2020 was a year where a lot changed. But for the 1.5 billion students affected by the pandemic, the urgent need to adapt to remote learning resulted in an eLearning revolution.
In this article, we’ll take a look at what changed for remote education during 2020.
Table of Contents
60% of UK university students engaged with online, desk-based learning
The Office for National Statistics reported around two-thirds of university students had engaged with tutors online. Or, they used online learning tools as the basis for their study.
Also, 80% of students in higher education felt confident they had the right equipment to engage with remote learning.
180 million students in 950 universities used MOOCs to access learning
The use of Massive Online Open Courses (MOOCs) to support remote learning has grown. But in 2020 it exploded.
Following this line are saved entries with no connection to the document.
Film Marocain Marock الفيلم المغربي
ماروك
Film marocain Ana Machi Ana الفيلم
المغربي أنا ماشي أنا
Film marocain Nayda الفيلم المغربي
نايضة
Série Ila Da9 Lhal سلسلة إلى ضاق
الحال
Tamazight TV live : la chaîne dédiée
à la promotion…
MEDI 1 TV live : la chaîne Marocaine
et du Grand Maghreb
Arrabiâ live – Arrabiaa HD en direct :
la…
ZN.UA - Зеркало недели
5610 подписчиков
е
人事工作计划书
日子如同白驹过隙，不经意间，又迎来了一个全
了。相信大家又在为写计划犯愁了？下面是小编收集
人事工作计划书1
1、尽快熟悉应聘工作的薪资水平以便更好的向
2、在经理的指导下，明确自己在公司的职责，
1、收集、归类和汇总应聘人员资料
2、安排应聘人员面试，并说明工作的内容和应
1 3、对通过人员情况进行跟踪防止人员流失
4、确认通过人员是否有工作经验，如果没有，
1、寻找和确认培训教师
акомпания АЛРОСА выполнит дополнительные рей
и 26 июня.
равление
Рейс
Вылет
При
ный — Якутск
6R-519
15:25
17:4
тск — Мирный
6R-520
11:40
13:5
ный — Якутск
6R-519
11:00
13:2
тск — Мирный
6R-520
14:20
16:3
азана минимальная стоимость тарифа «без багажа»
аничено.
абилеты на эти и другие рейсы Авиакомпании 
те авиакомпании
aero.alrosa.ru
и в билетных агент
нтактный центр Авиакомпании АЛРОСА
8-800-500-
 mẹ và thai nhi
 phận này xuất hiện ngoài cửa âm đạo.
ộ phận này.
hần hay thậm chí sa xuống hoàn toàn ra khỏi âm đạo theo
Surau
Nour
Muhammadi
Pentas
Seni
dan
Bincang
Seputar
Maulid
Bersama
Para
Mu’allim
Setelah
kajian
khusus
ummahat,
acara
Across the globe, 180 million students in 950 universities accessed remote learning through a MOOC.
46% of 16 – 24-year-olds in Britain used online learning materials
A poll of around 2,000 individuals across the UK showed younger people in higher education had the highest engagement levels when it came to using online learning materials,
Across all demographics, more people used online learning materials than online courses.
74% of secondary schools used live video to deliver lessons
A survey by YouGov revealed live video as the most popular way to deliver remote education for primary pupils. 74% of teachers in secondary schools used live video, followed by 67% who used a blending learning approach to overcome the challenges of remote teaching.
With so much change to adapt to in 2020, almost 90% of teachers said their school offered them support or training to work with digital education tools.
Teacher responses to the question ‘Has your school offered training or learning resources on how to use remote education tools to any of the following?’
Percentage that said “Yes”
New online school facilitated 20 million lessons between April and July
In April, Oak National Academy launched as an online, direct-response learning resource for teachers and pupils across the country. And while Oak had already begun to emerge as an online learning solution for parents, teachers, and children, it soon became the ‘go-to’ eLearning schools resource during national lockdowns.
In a few short months to July 2020, students and pupils in Key Stage 2 or below received more than 15 million lessons.
EdTech’s global value increased to $227 billion
The value of global EdTech expanded to almost $250bn in 2020. And predictions suggest it could grow by over 70% in 2025.
Despite this growth, this figure amounts to 4% of all expenditure budgets for the education sector. In other words, the education sector grossly underspent on digital resources (hardware, eLearning, apps) last year compared to physical assets or labour costs. Plus, it lags behind other global sectors in the amount of investment made in digital resources.
But this is set to change. And by the time we come to report back on 2021, we expect spending on remote education technology to have increased to predicted levels.